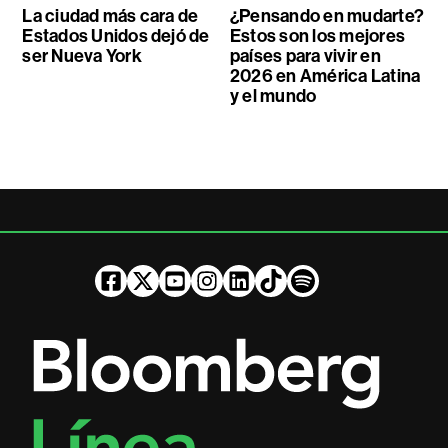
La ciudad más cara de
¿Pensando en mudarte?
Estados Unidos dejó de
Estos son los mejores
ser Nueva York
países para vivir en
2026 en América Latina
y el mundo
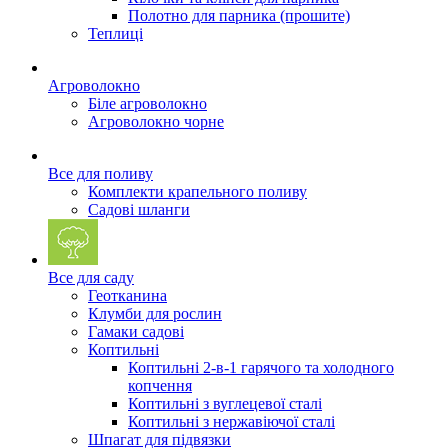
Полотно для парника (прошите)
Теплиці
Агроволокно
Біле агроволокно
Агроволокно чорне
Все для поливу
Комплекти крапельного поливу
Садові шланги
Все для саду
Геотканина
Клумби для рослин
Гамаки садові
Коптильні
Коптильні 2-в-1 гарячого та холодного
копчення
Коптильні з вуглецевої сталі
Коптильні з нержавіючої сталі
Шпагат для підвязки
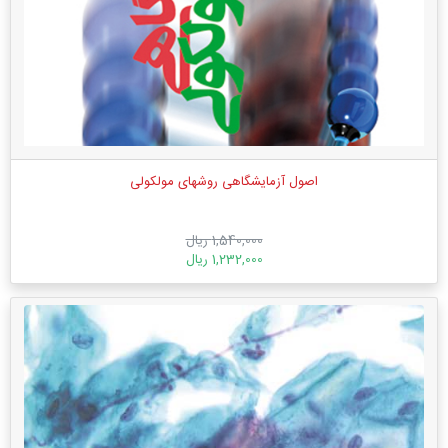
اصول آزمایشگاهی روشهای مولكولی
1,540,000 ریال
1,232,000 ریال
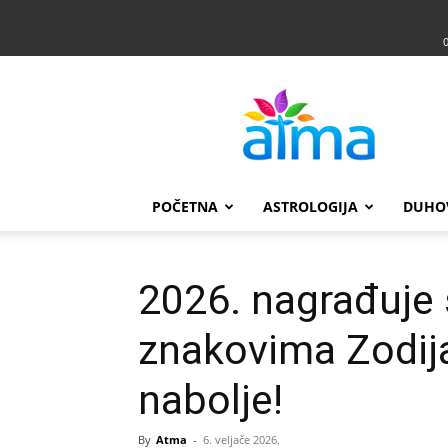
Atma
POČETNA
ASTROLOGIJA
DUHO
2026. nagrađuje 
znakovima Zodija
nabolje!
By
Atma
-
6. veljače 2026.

◇ ◇ ◇ ◇ ◇ ◇ ◇

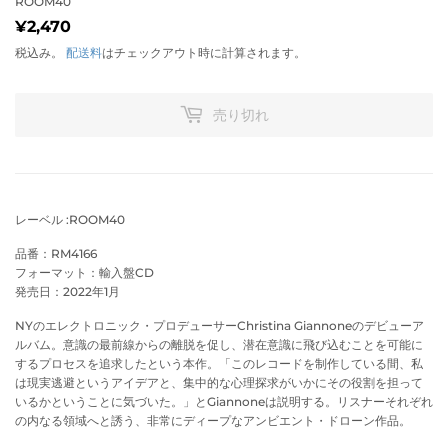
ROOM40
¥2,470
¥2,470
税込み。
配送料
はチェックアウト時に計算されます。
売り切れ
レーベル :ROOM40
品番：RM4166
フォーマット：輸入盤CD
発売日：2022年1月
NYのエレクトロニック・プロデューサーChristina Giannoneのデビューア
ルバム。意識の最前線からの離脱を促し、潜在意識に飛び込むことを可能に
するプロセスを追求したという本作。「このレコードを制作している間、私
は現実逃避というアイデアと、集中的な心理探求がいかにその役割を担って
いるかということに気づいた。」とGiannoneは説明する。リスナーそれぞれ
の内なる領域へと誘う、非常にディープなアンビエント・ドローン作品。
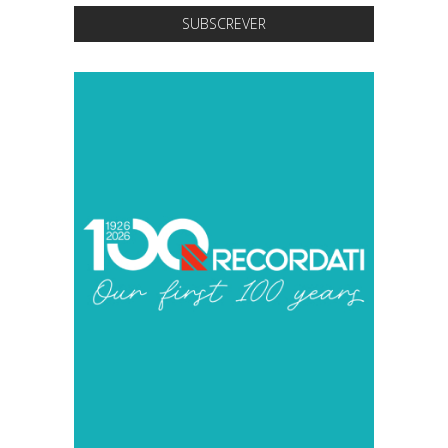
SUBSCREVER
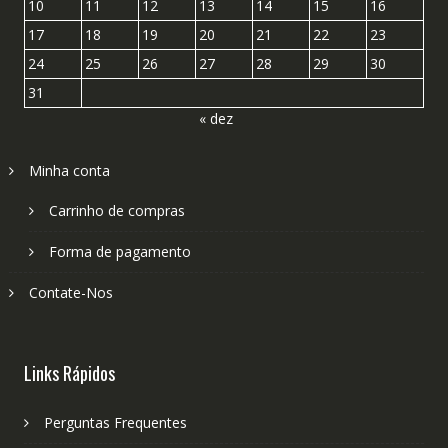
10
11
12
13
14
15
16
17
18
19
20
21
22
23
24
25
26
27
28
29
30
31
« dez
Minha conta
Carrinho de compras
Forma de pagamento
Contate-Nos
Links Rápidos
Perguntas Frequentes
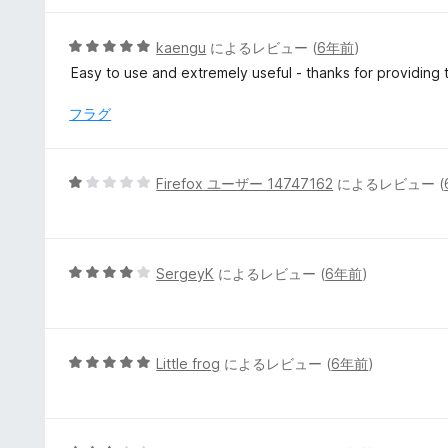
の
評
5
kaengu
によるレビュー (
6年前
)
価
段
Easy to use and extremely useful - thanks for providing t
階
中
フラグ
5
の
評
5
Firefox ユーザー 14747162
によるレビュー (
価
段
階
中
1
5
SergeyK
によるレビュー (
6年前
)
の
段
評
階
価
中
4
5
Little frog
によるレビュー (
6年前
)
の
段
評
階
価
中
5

◇ ◇ ◇ ◇ ◇ ◇ ◇

What the task requires: Please work out how many lines in the material contain the word "Коптильні" and state only that number.

Output below: 4